This summer was our first year gardening in Austin. Our garden started out as a very modest endeavor; it still is but we have visions of grandeur. We've enjoyed some success considering the record-breaking heat. It just seems like it is always hot. Most days are over 100 degrees so we've had our challenges. Michael and I took a stroll this morning and visited each little bed all the while discussing what we did right, wrong and what we would do different in the future.
Basil
The basil was very satisfying. We started with 4 small plants that we bought at the nursery. We now have a jungle of basil. We've had LOTS of pesto and a few dishes of roasted zucchini-basil. You really can't tell that I've clipped at least 6 cups worth of leaves from the plants. Not all at once but so far this summer I've probably collected a solid 6 cups. I added another 4 basil plants that I started from seed and they are also enormous.
All of the basil plants are mature and growing in a mixed 4x4 raised bed. The roots have made their way into the neighboring square foot plots and have grown so densely that they choke out anything else that grows close. I thought that with the raised bed the roots would want to travel downward, not sprawl out but that hasn't been the case with the basil. Next year we will grow all the basil from seed (no need to spend the extra money on plants) and we will "quarantine" it in it's own bed.
Peppers
The peppers have been under siege by ants and aphids for weeks now. I was slow to identify the pests and I think that the peppers are pretty much stunted now. I may be wrong, wouldn't that be wonderful?
I didn't realize that the ants and aphids had such a special relationship. The ants are like little cattle ranchers and the aphids are their herd. The ants enjoy the sweet excretion that the aphids release. They accumulate around the pepper blossoms. I was afraid to kill anything beneficial so I let them be but now that I know who's taken up residence in my pepper plants...Well, it's all out war.
Tomatoes
Hybrids vs. Heirloom. Simply put, I was seduced by the heirloom. I relished the thought of growing an open-pollinated plant (pollination by insects, birds, wind), a plant that had been passed down through a family for generations, a plant with a history. I liked the imperfections that I saw, the cracking, the irregular skin color. Some, I imagined, probably had a natural hardiness specific to their geographic area. The hybrids, I thought, would be like growing clones. No variation, one just like the next. My plants would be exactly like my neighbor's, whose plants would be exactly like his dad's, whose plants would look exactly like his neighbor's. Little clones growing all over the country.

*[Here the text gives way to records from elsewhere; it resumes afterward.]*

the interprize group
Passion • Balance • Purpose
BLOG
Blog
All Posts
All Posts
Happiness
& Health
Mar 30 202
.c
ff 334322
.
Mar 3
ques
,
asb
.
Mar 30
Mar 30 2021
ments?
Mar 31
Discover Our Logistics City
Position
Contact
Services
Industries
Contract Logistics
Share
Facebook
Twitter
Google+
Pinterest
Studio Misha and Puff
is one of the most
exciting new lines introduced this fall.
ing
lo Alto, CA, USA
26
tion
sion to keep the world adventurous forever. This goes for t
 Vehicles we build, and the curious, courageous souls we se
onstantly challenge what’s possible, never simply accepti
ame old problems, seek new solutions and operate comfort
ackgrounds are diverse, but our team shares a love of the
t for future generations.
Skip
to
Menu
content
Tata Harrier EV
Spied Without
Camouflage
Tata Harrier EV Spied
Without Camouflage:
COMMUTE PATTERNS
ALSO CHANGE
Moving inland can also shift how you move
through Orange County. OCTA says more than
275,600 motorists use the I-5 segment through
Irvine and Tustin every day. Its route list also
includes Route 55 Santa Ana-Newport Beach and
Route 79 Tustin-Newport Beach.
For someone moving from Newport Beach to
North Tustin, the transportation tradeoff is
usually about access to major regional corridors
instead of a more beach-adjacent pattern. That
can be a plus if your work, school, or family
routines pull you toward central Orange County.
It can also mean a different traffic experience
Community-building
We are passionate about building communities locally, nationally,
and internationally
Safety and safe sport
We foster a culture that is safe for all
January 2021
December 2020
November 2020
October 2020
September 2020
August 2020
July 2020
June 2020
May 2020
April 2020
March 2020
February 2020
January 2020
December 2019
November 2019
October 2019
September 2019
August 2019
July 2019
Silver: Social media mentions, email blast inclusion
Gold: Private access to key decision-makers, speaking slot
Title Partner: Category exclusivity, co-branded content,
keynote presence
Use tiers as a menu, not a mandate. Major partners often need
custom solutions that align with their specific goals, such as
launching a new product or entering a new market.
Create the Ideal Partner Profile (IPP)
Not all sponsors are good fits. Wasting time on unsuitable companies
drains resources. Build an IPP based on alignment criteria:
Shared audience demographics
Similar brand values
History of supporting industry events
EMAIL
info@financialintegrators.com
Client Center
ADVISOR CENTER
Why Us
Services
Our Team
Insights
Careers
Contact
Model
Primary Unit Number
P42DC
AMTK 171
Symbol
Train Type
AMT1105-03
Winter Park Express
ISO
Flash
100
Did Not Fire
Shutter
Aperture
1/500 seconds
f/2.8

I've learned that there is something to be said for hybrids. They are hardy and disease resistant. They may even produce under adverse conditions such as unrelenting heat. We just picked our first tomato today from our Early Girl. She's fairly unassuming in her foliage. Not especially dense, not especially tall. But she produced for us a perfect little red globe of fruit. It is even in color with no cracks, no insect infestation. Our heirloom on the other hand, is very tall, leafy, lots of blossoms that wilt and die. She has not produced a single tomato. I still have hope. She reminds me of me last weekend when we took the neighbor's chicken coop apart. I can practically hear her panting and heaving in the heat. She just wants to sit a minute in a shady place to catch her breath. She's full of good ideas and intentions but just needs to summon the energy. Perhaps when it cools down a bit.
Zucchini/Squash
The zucchini/squash bed is beautiful. Unfortunately the plot has been invaded by enemy combatants. I looked out the window yesterday and saw that one of the squash plants was completely wilted and hugging the ground. I went to see what would have done this and found a vine borer in several stems. I don't know what to do about this. I removed the stem and hoped for the best. This morning it looked good but I can see similar looking holes in several stems and am preparing for the worst. Complete annihilation. I'll have to do some reading and see what, if anything, can be done to prevent this in the future.
Miscellany
The marigolds are beautiful and growing strong. Next year? More, more, more. The cucumber vines and cantaloupe vines are just that. Vines. No fruit yet. We'll have to be patient. The eggplant leaves are regularly gobbled up by something. I never do see the creature, just the gnawed leaves. The cardoon seedlings have yet to get past the cotyledon stage. Next year I'll grow them in containers until they are more mature and a little stronger before putting them in the ground. I won't spend money on begonias again. We don't really have a good place for them and they look washed out. I'll put marigold or purple heart in their place.
In Summary
- Throw any preconceived ideas out the window. Gardening is organic, not fixed.
- Plant science in not all bad; hybrids are workhorses.
- The internet is a good place to gather information, a fellow garden is very often an even better source of information.
- What you learn in the garden is cumulative. You can apply what you've learned this season to next season.
- Worms and frogs are for good, not evil.